WRITTEN TASK:
Which lines of the records run from the line with "text PEC: ……………………………." up to and including the line with "text la trasformazione"? Quote them word for word.

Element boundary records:
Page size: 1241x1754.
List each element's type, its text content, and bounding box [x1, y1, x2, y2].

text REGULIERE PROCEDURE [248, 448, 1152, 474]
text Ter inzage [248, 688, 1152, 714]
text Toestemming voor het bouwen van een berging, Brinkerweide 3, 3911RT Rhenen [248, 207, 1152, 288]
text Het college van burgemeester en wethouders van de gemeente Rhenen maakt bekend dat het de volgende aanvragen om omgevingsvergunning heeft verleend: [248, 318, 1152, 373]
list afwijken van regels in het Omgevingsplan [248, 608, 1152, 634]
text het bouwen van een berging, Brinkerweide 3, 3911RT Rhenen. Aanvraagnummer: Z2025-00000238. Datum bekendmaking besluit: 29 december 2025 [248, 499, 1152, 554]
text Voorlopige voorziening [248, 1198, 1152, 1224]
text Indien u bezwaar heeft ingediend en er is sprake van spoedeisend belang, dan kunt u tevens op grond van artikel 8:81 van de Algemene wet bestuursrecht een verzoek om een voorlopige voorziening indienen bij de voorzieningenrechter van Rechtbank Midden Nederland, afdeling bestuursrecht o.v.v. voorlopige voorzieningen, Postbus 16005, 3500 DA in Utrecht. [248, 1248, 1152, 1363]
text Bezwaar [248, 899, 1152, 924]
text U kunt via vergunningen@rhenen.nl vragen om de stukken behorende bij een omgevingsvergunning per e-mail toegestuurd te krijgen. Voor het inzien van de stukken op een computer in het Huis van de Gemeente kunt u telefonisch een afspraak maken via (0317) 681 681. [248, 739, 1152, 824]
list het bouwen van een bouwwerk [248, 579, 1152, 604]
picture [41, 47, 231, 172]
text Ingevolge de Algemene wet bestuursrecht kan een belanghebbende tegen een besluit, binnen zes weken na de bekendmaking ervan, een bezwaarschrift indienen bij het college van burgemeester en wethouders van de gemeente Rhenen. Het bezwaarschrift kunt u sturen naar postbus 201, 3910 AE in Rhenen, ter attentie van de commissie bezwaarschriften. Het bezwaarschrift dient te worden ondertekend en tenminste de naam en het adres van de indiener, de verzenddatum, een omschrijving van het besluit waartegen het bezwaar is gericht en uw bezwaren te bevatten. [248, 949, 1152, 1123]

--

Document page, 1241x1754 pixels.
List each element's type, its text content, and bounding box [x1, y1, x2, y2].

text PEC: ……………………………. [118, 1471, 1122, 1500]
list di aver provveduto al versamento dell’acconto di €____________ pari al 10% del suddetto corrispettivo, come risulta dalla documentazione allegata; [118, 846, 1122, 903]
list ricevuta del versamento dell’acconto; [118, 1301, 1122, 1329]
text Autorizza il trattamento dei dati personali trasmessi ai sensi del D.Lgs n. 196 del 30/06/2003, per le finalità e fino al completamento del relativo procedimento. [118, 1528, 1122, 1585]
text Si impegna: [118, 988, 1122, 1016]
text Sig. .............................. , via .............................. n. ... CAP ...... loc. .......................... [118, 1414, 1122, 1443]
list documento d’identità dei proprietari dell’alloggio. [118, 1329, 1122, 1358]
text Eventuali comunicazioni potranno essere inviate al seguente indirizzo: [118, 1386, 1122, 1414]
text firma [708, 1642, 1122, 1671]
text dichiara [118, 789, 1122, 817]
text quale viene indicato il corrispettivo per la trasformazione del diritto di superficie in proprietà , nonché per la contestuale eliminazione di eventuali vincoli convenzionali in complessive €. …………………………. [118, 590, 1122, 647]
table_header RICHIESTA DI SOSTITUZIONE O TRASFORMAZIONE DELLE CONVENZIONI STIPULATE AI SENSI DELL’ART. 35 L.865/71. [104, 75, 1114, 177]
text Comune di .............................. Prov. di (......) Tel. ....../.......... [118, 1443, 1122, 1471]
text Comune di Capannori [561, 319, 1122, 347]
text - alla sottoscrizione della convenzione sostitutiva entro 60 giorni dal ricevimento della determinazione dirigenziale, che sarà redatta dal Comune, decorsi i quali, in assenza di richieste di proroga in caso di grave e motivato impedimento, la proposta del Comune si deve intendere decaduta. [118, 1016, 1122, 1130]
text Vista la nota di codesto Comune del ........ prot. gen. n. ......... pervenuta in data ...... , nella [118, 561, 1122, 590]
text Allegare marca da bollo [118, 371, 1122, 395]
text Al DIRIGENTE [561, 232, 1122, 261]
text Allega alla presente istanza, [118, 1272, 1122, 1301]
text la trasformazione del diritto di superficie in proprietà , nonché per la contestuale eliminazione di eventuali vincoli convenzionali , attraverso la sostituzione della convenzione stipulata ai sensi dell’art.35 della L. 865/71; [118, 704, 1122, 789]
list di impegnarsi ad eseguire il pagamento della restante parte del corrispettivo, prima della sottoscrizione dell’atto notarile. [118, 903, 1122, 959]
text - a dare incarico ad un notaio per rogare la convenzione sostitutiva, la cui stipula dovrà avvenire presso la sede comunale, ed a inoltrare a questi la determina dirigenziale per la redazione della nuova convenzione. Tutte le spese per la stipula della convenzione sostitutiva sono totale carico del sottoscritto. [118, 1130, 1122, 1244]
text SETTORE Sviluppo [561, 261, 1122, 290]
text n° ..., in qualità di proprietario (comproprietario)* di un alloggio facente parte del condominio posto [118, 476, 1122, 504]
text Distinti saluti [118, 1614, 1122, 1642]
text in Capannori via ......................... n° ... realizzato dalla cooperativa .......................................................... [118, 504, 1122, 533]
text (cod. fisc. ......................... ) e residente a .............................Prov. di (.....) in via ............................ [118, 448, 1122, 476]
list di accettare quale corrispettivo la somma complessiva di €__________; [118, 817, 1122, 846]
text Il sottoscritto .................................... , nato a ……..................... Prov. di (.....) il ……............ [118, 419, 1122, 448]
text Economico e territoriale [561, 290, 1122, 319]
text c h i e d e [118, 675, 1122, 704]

WRITTEN REPLY:
text PEC: ……………………………. [118, 1471, 1122, 1500]
list di aver provveduto al versamento dell’acconto di €____________ pari al 10% del suddetto corrispettivo, come risulta dalla documentazione allegata; [118, 846, 1122, 903]
list ricevuta del versamento dell’acconto; [118, 1301, 1122, 1329]
text Autorizza il trattamento dei dati personali trasmessi ai sensi del D.Lgs n. 196 del 30/06/2003, per le finalità e fino al completamento del relativo procedimento. [118, 1528, 1122, 1585]
text Si impegna: [118, 988, 1122, 1016]
text Sig. .............................. , via .............................. n. ... CAP ...... loc. .......................... [118, 1414, 1122, 1443]
list documento d’identità dei proprietari dell’alloggio. [118, 1329, 1122, 1358]
text Eventuali comunicazioni potranno essere inviate al seguente indirizzo: [118, 1386, 1122, 1414]
text firma [708, 1642, 1122, 1671]
text dichiara [118, 789, 1122, 817]
text quale viene indicato il corrispettivo per la trasformazione del diritto di superficie in proprietà , nonché per la contestuale eliminazione di eventuali vincoli convenzionali in complessive €. …………………………. [118, 590, 1122, 647]
table_header RICHIESTA DI SOSTITUZIONE O TRASFORMAZIONE DELLE CONVENZIONI STIPULATE AI SENSI DELL’ART. 35 L.865/71. [104, 75, 1114, 177]
text Comune di .............................. Prov. di (......) Tel. ....../.......... [118, 1443, 1122, 1471]
text Comune di Capannori [561, 319, 1122, 347]
text - alla sottoscrizione della convenzione sostitutiva entro 60 giorni dal ricevimento della determinazione dirigenziale, che sarà redatta dal Comune, decorsi i quali, in assenza di richieste di proroga in caso di grave e motivato impedimento, la proposta del Comune si deve intendere decaduta. [118, 1016, 1122, 1130]
text Vista la nota di codesto Comune del ........ prot. gen. n. ......... pervenuta in data ...... , nella [118, 561, 1122, 590]
text Allegare marca da bollo [118, 371, 1122, 395]
text Al DIRIGENTE [561, 232, 1122, 261]
text Allega alla presente istanza, [118, 1272, 1122, 1301]
text la trasformazione del diritto di superficie in proprietà , nonché per la contestuale eliminazione di eventuali vincoli convenzionali , attraverso la sostituzione della convenzione stipulata ai sensi dell’art.35 della L. 865/71; [118, 704, 1122, 789]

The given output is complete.